As the physical security industry continues to develop technology-rich solutions, leasing is an increasingly viable way to renew, refresh and replace products, courtesy of the digital transformation.
Flashback to decades when professional security systems for commercial markets and smart home automation first burst onto the scene. Equipment leasing and financing was common because of the hefty price tag associated with the hardware-heavy and often proprietary systems.
Fast-forward to wireless communication service providers that have pioneered bundling equipment with monthly service costs, making it a normal and expected part of the process. There’s little resistance from those who are leasing, and monthly prices are palatable for users who can stay with their current equipment or move to newer models at the end of the contract.
According to research from the Equipment Leasing and Finance Association, 78% of U.S. companies use some form of financing to acquire equipment, including loans, leases and lines of credit (but excluding credit cards). From 2017 to 2018, there was a 4.4% increase in equipment financing, the ninth consecutive year of growth.
Equipment leasing is a viable option that spreads costs over time and gives the user a navigable pathway to upgrade and migrate to newer equipment as technology changes, which is quite rapidly these days. It is easier for users to plan for operating rather than capital expenses. When leasing, fixed monthly payments enable more accurate budgeting throughout the term and easier cash-flow forecasting for the business.
Leasing is also an incentive for manufacturers to provide greater reliability as part of the experience, which increases their profit margins for the term of the contract.
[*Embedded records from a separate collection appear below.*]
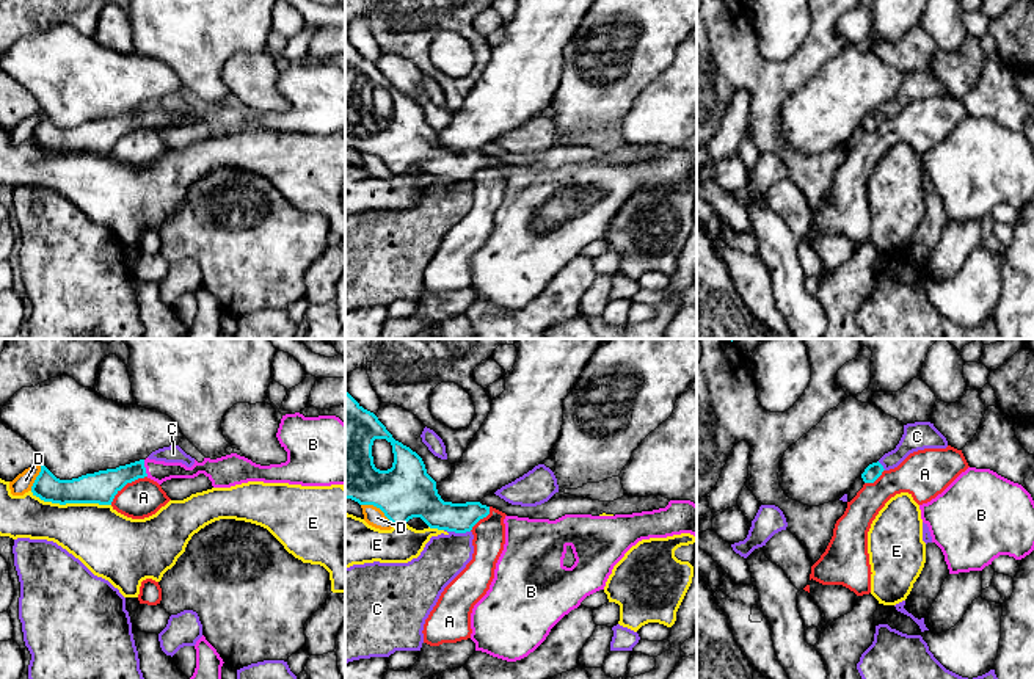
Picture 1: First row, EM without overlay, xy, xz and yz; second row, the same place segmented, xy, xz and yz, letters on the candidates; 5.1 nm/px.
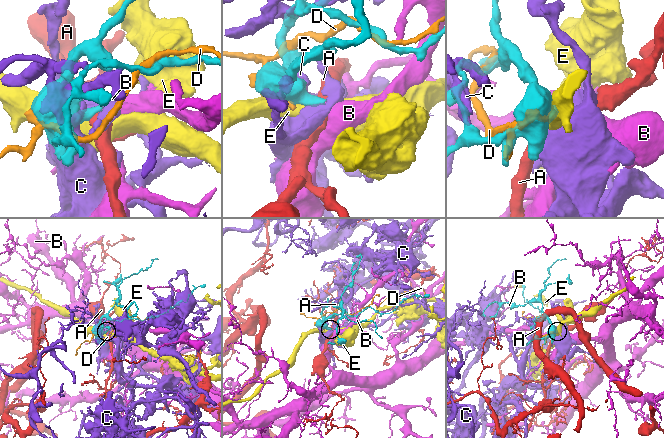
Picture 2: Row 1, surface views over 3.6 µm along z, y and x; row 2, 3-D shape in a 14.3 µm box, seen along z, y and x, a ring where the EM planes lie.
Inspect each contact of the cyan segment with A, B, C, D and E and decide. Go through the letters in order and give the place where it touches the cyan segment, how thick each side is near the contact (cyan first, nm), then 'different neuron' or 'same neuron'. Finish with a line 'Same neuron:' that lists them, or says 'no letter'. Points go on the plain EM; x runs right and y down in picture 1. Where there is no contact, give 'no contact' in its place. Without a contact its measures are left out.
A: xy (126, 132) | 160/200 nm | different neuron
B: xy (145, 116) | 160/110 nm | same neuron
C: xz (457, 181) | 190/220 nm | different neuron
D: xz (378, 156) | 280/100 nm | different neuron
E: xy (71, 151) | 160/320 nm | different neuron
Same neuron: B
Fewer maintenance or service calls on equipment leads to higher returns. For the service provider, leasing forces them to be more diligent in servicing the customer by creating a lifetime value that’s a critical measurement of company success. Since leasing doesn’t involve a substantial upfront investment, contractors can often afford more sophisticated, high-ticket technologies while gaining a competitive market advantage.
In addition, as robotics, drones, facial recognition and other physical security technologies become more complex and post higher price tags, leasing is a way for users to deploy the latest solutions without waiting years for funds while their current equipment becomes obsolete.
The physical security industry is evolving a flexible, hybrid model to leasing, according to Jack Wu, co-founder and CEO of Nightingale Security Systems, maker of robotic aerial security systems, Mountain View, Calif. Since 2014, Nightingale has offered its drone solutions through a subscription model tailored to suit the customer and their budget.
“Leasing has been part of our model from the beginning. The industry continues to develop a hybrid process that allows the customer the flexibility to buy the equipment outright, lease it to return it or upgrade to newer equipment,” he said. “The lease needs to make certain margins exist for every model; the upgrade is accounted for; and ongoing maintenance and service is fully supported.”
Wu said what the customer often chooses depends on how long they plan on keeping the equipment. For example, a temporary construction site might opt for a lease versus purchasing equipment.
Nightingale’s Robot as a Service subscription is based on an annual contract and monthly fee. Installation, integration, maintenance and future software and hardware upgrades are performed by Nightingale, so the user’s system stays current.
“With leasing in the security industry, the model has to be flexible. No products and company are the same. If our customer buys the system, they get a maintenance contract,” Wu said. “If they lease it, we include maintenance and repair as well. If they decide on the lease, it’s an OpEx [operating expense] that allows us an opportunity to continue to service our customer, as do the other types of plans.”
Leasing system solutions continues to present opportunities for systems contractors and users who want to maintain the most future-forward technology.
“Everyone wins under this type of arrangement,” Wu said. “The service provider role is incentivized and they can build brand loyalty and find opportunity for additional business. Loyalty with product is something you can’t buy with money; you buy that with time. The challenge is convincing the market that the service you are providing is worthy of the long-term contract.”